* [WORK INSTRUCTION]: Could you please reproduce every record below exactly, leaving out the pictures?

┏━━

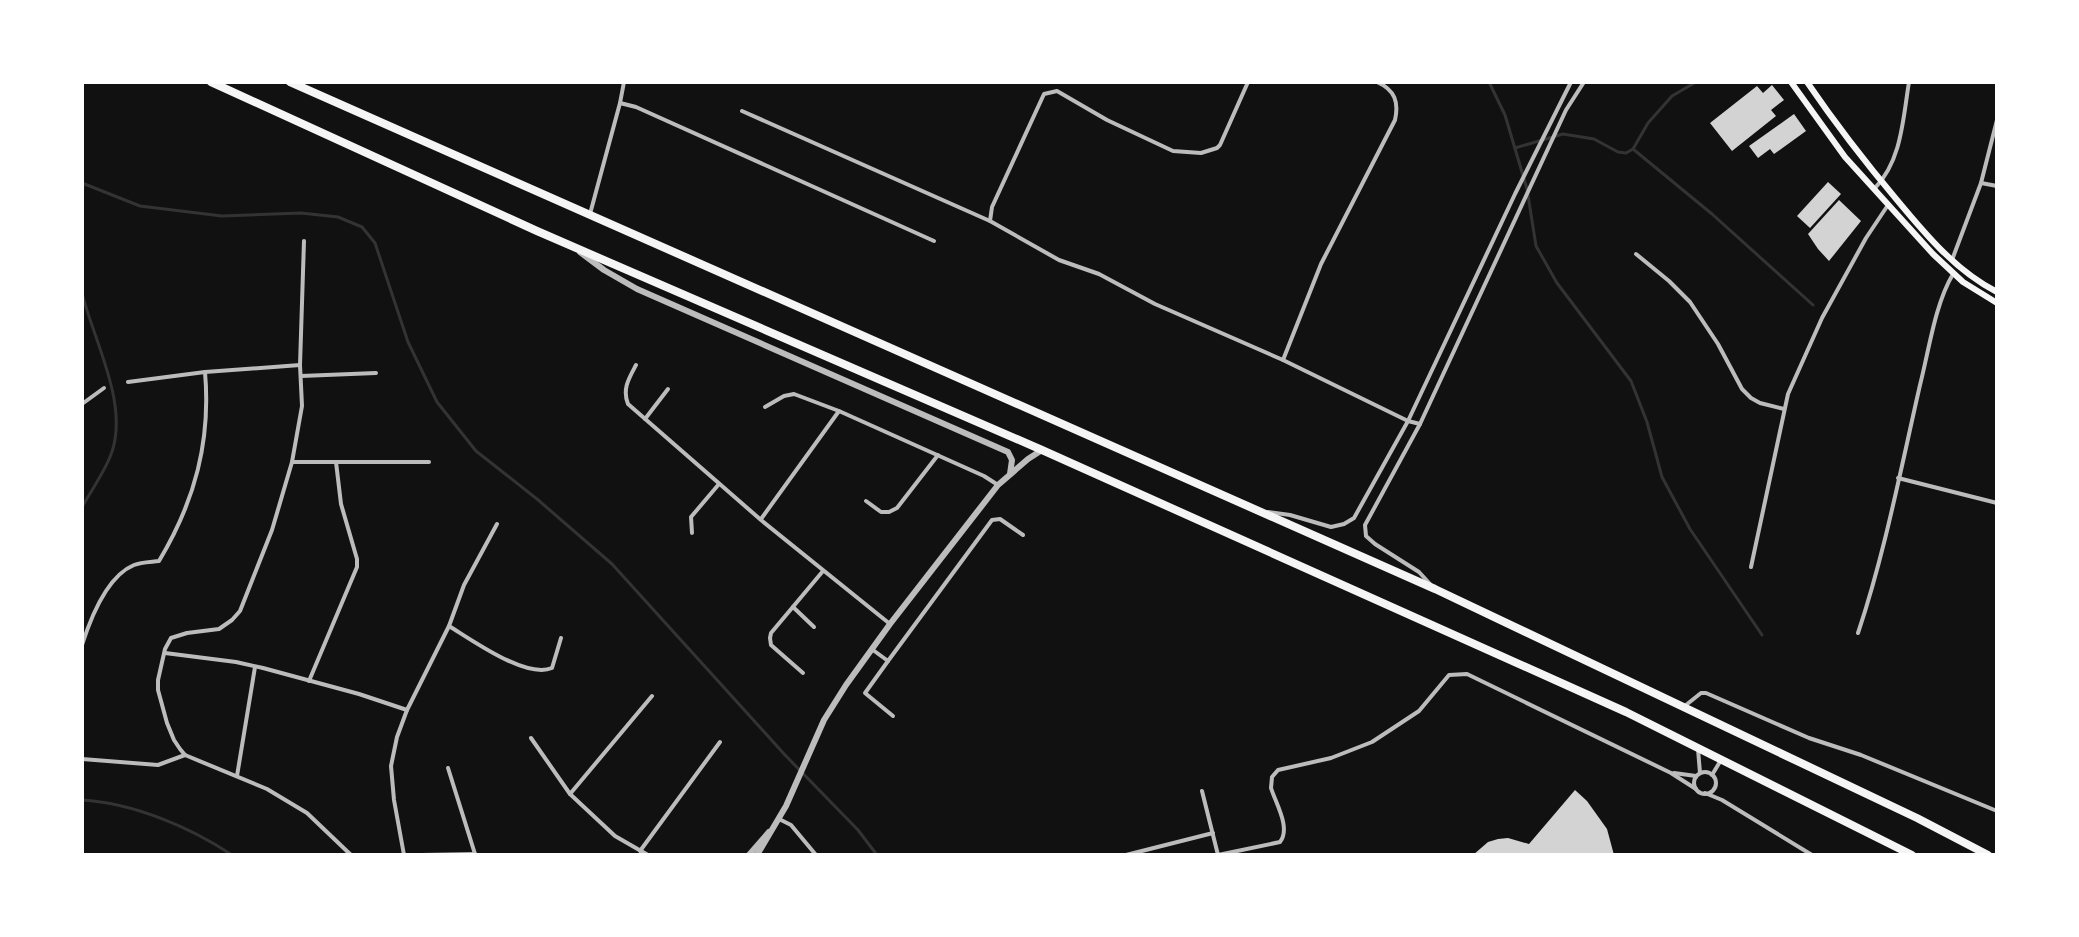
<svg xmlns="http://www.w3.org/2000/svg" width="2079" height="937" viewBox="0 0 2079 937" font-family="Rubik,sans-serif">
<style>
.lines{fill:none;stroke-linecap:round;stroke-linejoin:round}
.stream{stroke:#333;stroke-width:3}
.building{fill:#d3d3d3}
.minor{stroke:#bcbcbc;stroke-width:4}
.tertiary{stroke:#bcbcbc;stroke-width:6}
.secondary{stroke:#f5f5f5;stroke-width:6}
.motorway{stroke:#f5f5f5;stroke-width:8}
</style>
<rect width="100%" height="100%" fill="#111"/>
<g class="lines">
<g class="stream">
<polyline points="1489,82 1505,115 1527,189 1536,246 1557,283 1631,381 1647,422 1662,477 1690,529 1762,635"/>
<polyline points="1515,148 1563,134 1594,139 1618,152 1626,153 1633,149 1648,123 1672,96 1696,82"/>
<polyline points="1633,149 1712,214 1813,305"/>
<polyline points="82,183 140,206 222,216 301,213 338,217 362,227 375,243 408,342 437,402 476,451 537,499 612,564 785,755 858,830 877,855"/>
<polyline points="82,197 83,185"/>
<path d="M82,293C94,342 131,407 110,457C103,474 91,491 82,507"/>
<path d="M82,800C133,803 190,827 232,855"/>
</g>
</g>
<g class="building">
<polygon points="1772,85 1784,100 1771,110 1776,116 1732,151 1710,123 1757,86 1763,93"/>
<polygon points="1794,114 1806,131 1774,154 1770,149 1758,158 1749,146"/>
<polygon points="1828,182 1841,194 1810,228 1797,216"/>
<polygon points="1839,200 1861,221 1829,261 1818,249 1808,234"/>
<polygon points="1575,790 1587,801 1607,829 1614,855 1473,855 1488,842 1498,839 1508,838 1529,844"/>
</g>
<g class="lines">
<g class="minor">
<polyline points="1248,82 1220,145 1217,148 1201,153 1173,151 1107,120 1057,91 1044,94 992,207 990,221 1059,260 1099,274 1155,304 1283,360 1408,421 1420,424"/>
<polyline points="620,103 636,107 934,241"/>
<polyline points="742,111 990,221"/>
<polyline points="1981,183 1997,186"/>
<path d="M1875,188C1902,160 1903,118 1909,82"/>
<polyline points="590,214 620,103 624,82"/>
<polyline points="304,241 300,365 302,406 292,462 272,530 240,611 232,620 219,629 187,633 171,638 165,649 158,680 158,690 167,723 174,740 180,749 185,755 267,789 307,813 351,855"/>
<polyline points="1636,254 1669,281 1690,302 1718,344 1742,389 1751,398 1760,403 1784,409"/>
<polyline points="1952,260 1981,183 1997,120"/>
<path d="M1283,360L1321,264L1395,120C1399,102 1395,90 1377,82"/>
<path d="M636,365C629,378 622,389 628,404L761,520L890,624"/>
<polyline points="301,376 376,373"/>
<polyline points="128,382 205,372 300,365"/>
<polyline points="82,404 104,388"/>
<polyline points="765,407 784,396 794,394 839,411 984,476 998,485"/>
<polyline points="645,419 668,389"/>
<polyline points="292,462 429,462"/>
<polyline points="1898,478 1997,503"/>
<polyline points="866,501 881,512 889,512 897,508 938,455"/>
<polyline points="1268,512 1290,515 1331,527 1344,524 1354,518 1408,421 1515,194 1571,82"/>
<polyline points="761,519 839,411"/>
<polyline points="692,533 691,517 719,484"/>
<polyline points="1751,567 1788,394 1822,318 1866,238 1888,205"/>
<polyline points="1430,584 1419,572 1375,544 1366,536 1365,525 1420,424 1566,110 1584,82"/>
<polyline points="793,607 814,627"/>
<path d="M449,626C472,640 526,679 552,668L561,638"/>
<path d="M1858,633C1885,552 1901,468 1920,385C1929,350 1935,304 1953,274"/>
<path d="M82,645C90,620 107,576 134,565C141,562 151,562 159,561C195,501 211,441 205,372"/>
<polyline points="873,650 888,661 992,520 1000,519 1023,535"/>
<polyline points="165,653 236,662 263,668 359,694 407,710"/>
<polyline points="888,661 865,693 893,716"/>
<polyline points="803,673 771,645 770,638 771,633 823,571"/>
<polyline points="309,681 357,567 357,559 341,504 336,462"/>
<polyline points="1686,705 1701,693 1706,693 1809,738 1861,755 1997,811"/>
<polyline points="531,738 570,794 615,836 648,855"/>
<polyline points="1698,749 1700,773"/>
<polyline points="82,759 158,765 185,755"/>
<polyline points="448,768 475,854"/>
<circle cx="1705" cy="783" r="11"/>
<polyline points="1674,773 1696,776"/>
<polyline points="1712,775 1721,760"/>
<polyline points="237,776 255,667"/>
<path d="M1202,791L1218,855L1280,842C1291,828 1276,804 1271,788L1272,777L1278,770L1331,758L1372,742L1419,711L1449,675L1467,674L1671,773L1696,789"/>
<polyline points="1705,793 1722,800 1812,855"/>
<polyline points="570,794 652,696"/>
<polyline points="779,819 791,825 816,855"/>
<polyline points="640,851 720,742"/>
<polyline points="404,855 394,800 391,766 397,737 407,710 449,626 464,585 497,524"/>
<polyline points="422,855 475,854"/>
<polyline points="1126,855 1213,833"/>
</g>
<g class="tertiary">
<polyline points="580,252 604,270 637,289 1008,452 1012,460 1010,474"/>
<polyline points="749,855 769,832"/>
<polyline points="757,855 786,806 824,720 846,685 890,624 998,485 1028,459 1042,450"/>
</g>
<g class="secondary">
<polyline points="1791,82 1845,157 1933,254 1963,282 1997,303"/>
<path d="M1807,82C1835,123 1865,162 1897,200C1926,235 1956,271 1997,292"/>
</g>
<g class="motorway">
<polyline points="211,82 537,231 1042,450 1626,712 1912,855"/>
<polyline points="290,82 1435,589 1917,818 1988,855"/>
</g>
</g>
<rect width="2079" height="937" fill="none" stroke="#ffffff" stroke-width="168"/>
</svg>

┗━━

* [SOLUTION FOR THIS EXERCISE]:
<svg xmlns="http://www.w3.org/2000/svg" width="2079" height="937" viewBox="0 0 2079 937" font-family="Rubik,sans-serif">
<style>
.lines{fill:none;stroke-linecap:round;stroke-linejoin:round}
.stream{stroke:#333;stroke-width:3}
.building{fill:#d3d3d3}
.minor{stroke:#bcbcbc;stroke-width:4}
.tertiary{stroke:#bcbcbc;stroke-width:6}
.secondary{stroke:#f5f5f5;stroke-width:6}
.motorway{stroke:#f5f5f5;stroke-width:8}
</style>
<rect width="100%" height="100%" fill="#111"/>
<g class="lines">
<g class="stream">
<polyline points="1489,82 1505,115 1527,189 1536,246 1557,283 1631,381 1647,422 1662,477 1690,529 1762,635"/>
<polyline points="1515,148 1563,134 1594,139 1618,152 1626,153 1633,149 1648,123 1672,96 1696,82"/>
<polyline points="1633,149 1712,214 1813,305"/>
<polyline points="82,183 140,206 222,216 301,213 338,217 362,227 375,243 408,342 437,402 476,451 537,499 612,564 785,755 858,830 877,855"/>
<polyline points="82,197 83,185"/>
<path d="M82,293C94,342 131,407 110,457C103,474 91,491 82,507"/>
<path d="M82,800C133,803 190,827 232,855"/>
</g>
</g>
<g class="building">
<polygon points="1772,85 1784,100 1771,110 1776,116 1732,151 1710,123 1757,86 1763,93"/>
<polygon points="1794,114 1806,131 1774,154 1770,149 1758,158 1749,146"/>
<polygon points="1828,182 1841,194 1810,228 1797,216"/>
<polygon points="1839,200 1861,221 1829,261 1818,249 1808,234"/>
<polygon points="1575,790 1587,801 1607,829 1614,855 1473,855 1488,842 1498,839 1508,838 1529,844"/>
</g>
<g class="lines">
<g class="minor">
<polyline points="1248,82 1220,145 1217,148 1201,153 1173,151 1107,120 1057,91 1044,94 992,207 990,221 1059,260 1099,274 1155,304 1283,360 1408,421 1420,424"/>
<polyline points="620,103 636,107 934,241"/>
<polyline points="742,111 990,221"/>
<polyline points="1981,183 1997,186"/>
<path d="M1875,188C1902,160 1903,118 1909,82"/>
<polyline points="590,214 620,103 624,82"/>
<polyline points="304,241 300,365 302,406 292,462 272,530 240,611 232,620 219,629 187,633 171,638 165,649 158,680 158,690 167,723 174,740 180,749 185,755 267,789 307,813 351,855"/>
<polyline points="1636,254 1669,281 1690,302 1718,344 1742,389 1751,398 1760,403 1784,409"/>
<polyline points="1952,260 1981,183 1997,120"/>
<path d="M1283,360L1321,264L1395,120C1399,102 1395,90 1377,82"/>
<path d="M636,365C629,378 622,389 628,404L761,520L890,624"/>
<polyline points="301,376 376,373"/>
<polyline points="128,382 205,372 300,365"/>
<polyline points="82,404 104,388"/>
<polyline points="765,407 784,396 794,394 839,411 984,476 998,485"/>
<polyline points="645,419 668,389"/>
<polyline points="292,462 429,462"/>
<polyline points="1898,478 1997,503"/>
<polyline points="866,501 881,512 889,512 897,508 938,455"/>
<polyline points="1268,512 1290,515 1331,527 1344,524 1354,518 1408,421 1515,194 1571,82"/>
<polyline points="761,519 839,411"/>
<polyline points="692,533 691,517 719,484"/>
<polyline points="1751,567 1788,394 1822,318 1866,238 1888,205"/>
<polyline points="1430,584 1419,572 1375,544 1366,536 1365,525 1420,424 1566,110 1584,82"/>
<polyline points="793,607 814,627"/>
<path d="M449,626C472,640 526,679 552,668L561,638"/>
<path d="M1858,633C1885,552 1901,468 1920,385C1929,350 1935,304 1953,274"/>
<path d="M82,645C90,620 107,576 134,565C141,562 151,562 159,561C195,501 211,441 205,372"/>
<polyline points="873,650 888,661 992,520 1000,519 1023,535"/>
<polyline points="165,653 236,662 263,668 359,694 407,710"/>
<polyline points="888,661 865,693 893,716"/>
<polyline points="803,673 771,645 770,638 771,633 823,571"/>
<polyline points="309,681 357,567 357,559 341,504 336,462"/>
<polyline points="1686,705 1701,693 1706,693 1809,738 1861,755 1997,811"/>
<polyline points="531,738 570,794 615,836 648,855"/>
<polyline points="1698,749 1700,773"/>
<polyline points="82,759 158,765 185,755"/>
<polyline points="448,768 475,854"/>
<circle cx="1705" cy="783" r="11"/>
<polyline points="1674,773 1696,776"/>
<polyline points="1712,775 1721,760"/>
<polyline points="237,776 255,667"/>
<path d="M1202,791L1218,855L1280,842C1291,828 1276,804 1271,788L1272,777L1278,770L1331,758L1372,742L1419,711L1449,675L1467,674L1671,773L1696,789"/>
<polyline points="1705,793 1722,800 1812,855"/>
<polyline points="570,794 652,696"/>
<polyline points="779,819 791,825 816,855"/>
<polyline points="640,851 720,742"/>
<polyline points="404,855 394,800 391,766 397,737 407,710 449,626 464,585 497,524"/>
<polyline points="422,855 475,854"/>
<polyline points="1126,855 1213,833"/>
</g>
<g class="tertiary">
<polyline points="580,252 604,270 637,289 1008,452 1012,460 1010,474"/>
<polyline points="749,855 769,832"/>
<polyline points="757,855 786,806 824,720 846,685 890,624 998,485 1028,459 1042,450"/>
</g>
<g class="secondary">
<polyline points="1791,82 1845,157 1933,254 1963,282 1997,303"/>
<path d="M1807,82C1835,123 1865,162 1897,200C1926,235 1956,271 1997,292"/>
</g>
<g class="motorway">
<polyline points="211,82 537,231 1042,450 1626,712 1912,855"/>
<polyline points="290,82 1435,589 1917,818 1988,855"/>
</g>
</g>
<rect width="2079" height="937" fill="none" stroke="#ffffff" stroke-width="168"/>
</svg>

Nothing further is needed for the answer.